ODTÜ’den arkadaşım eğitim müteşebbisi ve mütefekkir yani fikir insanı Alev Alatlı, ağır sıklet AKP’lilerin ön sıralarda oturduğu bir salonda yaptığı konuşmada “Her yasal hak, helal değildir” diye bir özdeyiş söyledi. Ben orada değildim. Ama konuşmasının video kaydını seyrettiğim için söyledi diyorum.

Size Alev’i anlatacak değilim. Anlatamam da. Fikir insanlarını, en iyi yine kendileri anlatır. Bunu da yazı ve konuşmalarında yapar. Alev, karmaşık (karışık değil) düşünen, yazan ve konuşan bir kişidir. Tam da ne demek istediğini, (benim anlayamadığım gibi) siz de anlayamayabilirsiniz. Ama onun “Her yasal hak, helal değildir” özdeyişini anlamamak mümkün değildir.  Alev Alatlı’nın bu özdeyişi, yaptığı her rant hırsızlığını ve yolsuzluğu, “işlerimiz yasalara uygundur” diye savunanlara ve bu savunmayı duyunca pısıp “öyleyse tamam” diye geri çekilenlere, olayları bir kez de vicdan açısından irdelemeleri için açılan bir “fırsat penceresi” dir.
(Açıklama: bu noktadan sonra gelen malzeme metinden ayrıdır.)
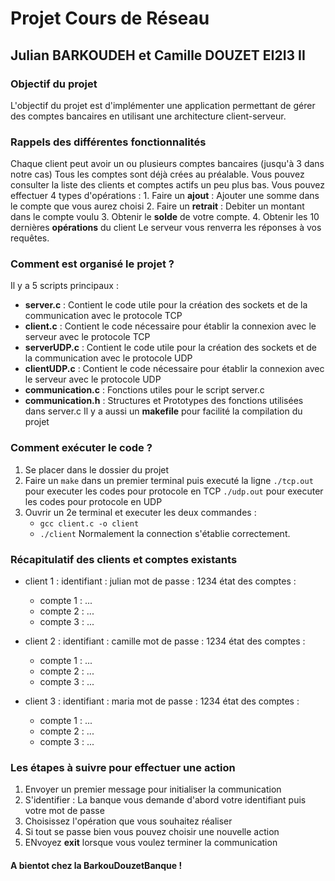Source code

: # Projet Cours de Réseau
## Julian BARKOUDEH et Camille DOUZET EI2I3 II

### Objectif du projet
L'objectif du projet est d'implémenter une application permettant de gérer des comptes bancaires en utilisant une architecture client-serveur.

### Rappels des différentes fonctionnalités
Chaque client peut avoir un ou plusieurs comptes bancaires (jusqu'à 3 dans notre cas)
Tous les comptes sont déjà crées au préalable.
Vous pouvez consulter la liste des clients et comptes actifs un peu plus bas.
Vous pouvez effectuer 4 types d'opérations :
    1. Faire un **ajout** : Ajouter une somme dans le compte que vous aurez choisi
    2. Faire un **retrait** : Debiter un montant dans le compte voulu
    3. Obtenir le **solde** de votre compte.
    4. Obtenir les 10 dernières **opérations** du client
Le serveur vous renverra les réponses à vos requêtes.

### Comment est organisé le projet ?
Il y a 5 scripts principaux :
- **server.c** : Contient le code utile pour la création des sockets et de la communication avec le protocole TCP
- **client.c** : Contient le code nécessaire pour établir la connexion avec le serveur avec le protocole TCP
- **serverUDP.c** : Contient le code utile pour la création des sockets et de la communication avec le protocole UDP
- **clientUDP.c** : Contient le code nécessaire pour établir la connexion avec le serveur avec le protocole UDP
- **communication.c** : Fonctions utiles pour le script server.c
- **communication.h** : Structures et Prototypes des fonctions utilisées dans server.c
Il y a aussi un **makefile** pour facilité la compilation du projet

### Comment exécuter le code ?
1. Se placer dans le dossier du projet
2. Faire un `make` dans un premier terminal puis executé la ligne `./tcp.out` pour executer les codes pour protocole en TCP 
                                                                  `./udp.out` pour executer les codes pour protocole en UDP 
3. Ouvrir un 2e terminal et executer les deux commandes : 
    - `gcc client.c -o client`
    - `./client`
Normalement la connection s'établie correctement.

### Récapitulatif des clients et comptes existants
- client 1 :
identifiant : julian
mot de passe : 1234
état des comptes :
    - compte 1 : ...
    - compte 2 : ...
    - compte 3 : ...

- client 2 :
identifiant : camille
mot de passe : 1234
état des comptes :
    - compte 1 : ...
    - compte 2 : ...
    - compte 3 : ...

- client 3 :
identifiant : maria
mot de passe : 1234
état des comptes :
    - compte 1 : ...
    - compte 2 : ...
    - compte 3 : ...

### Les étapes à suivre pour effectuer une action 
1. Envoyer un premier message pour initialiser la communication
2. S'identifier : La banque vous demande d'abord votre identifiant puis votre mot de passe
3. Choisissez l'opération que vous souhaitez réaliser
4. Si tout se passe bien vous pouvez choisir une nouvelle action
5. ENvoyez **exit** lorsque vous voulez terminer la communication

#### A bientot chez la BarkouDouzetBanque !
MİMARİDE ÇİRKİNLİĞİN, DOĞADA TALANIN, BETONDA PERVASIZLIĞIN SEMBOL ANITI

Yukarıdaki tanımlama, Türkiye’nin en etkili köşe yazarlarından Ahmet Hakan’ın, gazetelerde muhtemelen resmini gördüğünüz,  Bodrum’da kaba inşaatı bitmiş bir otel ve yazlık evler yerleşkesine ait değerlemesidir. Ahmet Hakan yazısını şöyle bitiriyordu: Sayın Cumhurbaşkanı, Sayın Çevre Bakanı, Sayın Muğla Belediye Başkanı, Sayın Bodrum Belediye Başkanı! “Gelin, bu sefer radikal bir adım atın ve şu ucubeyi, ibreti âlem için yerle yeksan edin.”  Hakan, ertesi gün köşesinde inşaat sahibinin şu açıklamasını yayınladı. “Biz kaçak inşaat yapmadık. Bodrum Belediyesi’nden yapı ruhsatını aldık. İtirazlar üzerine konu yargıya taşındı, yargı lehimize karar verdi.” Ahmet Hakan, bu açıklama üzerine sendeliyor. “Adam haklı, ruhsatı veren belediye, lehte karar veren yargı olunca... Adam da tabii böyle der” diyor.

ÇEVRE BAKANI: YIKMAZLARSA BİZ YIKARIZ

Ahmet Hakan’ın devlet büyüklerine yaptığı “Gelin şu ucubeyi, ibreti alem için yer ile yeksan edin” çağrısı sonuç (?) getiriyor. Önceki gün Çevre ve Şehircilik Bakanı Murat Kurum (herhalde yukarıdan aldığı talimatla) sahil güvenlik botuna atladığı gibi Bodrum kıyılarını denetliyor. Sadece bu ucubeyi değil, imara aykırı, 1611 konut ve 4 otel projesi içeren 8 şantiyeyi mühürlettiriyor. Kaçak yapılaşmaya izin vermeyeceklerini belirten Kurum şöyle diyor: “Firmalara bir ay süre verilecek. Eğer aykırılıklar giderilmezse, biz valilikler aracılığıyla yıkım yapacağız.”

Şimdi ben soruyorum. “Aykırılıklar giderilmezse” ne anlama geliyor? Cevabı yine ben vereyim. Herhalde şöyle düşünüldü. Kamuoyu çok duyarlı hale geldi; biraz gazını almak lazım. Tasdikli projeye aykırı olan şeylerden bir iki tanesini yıkın, sonra işinize devam edin. Yıktıklarınızı da sonra yeniden fazlasıyla yaparsınız.

Son söz: Her helal, ahlaki değildir.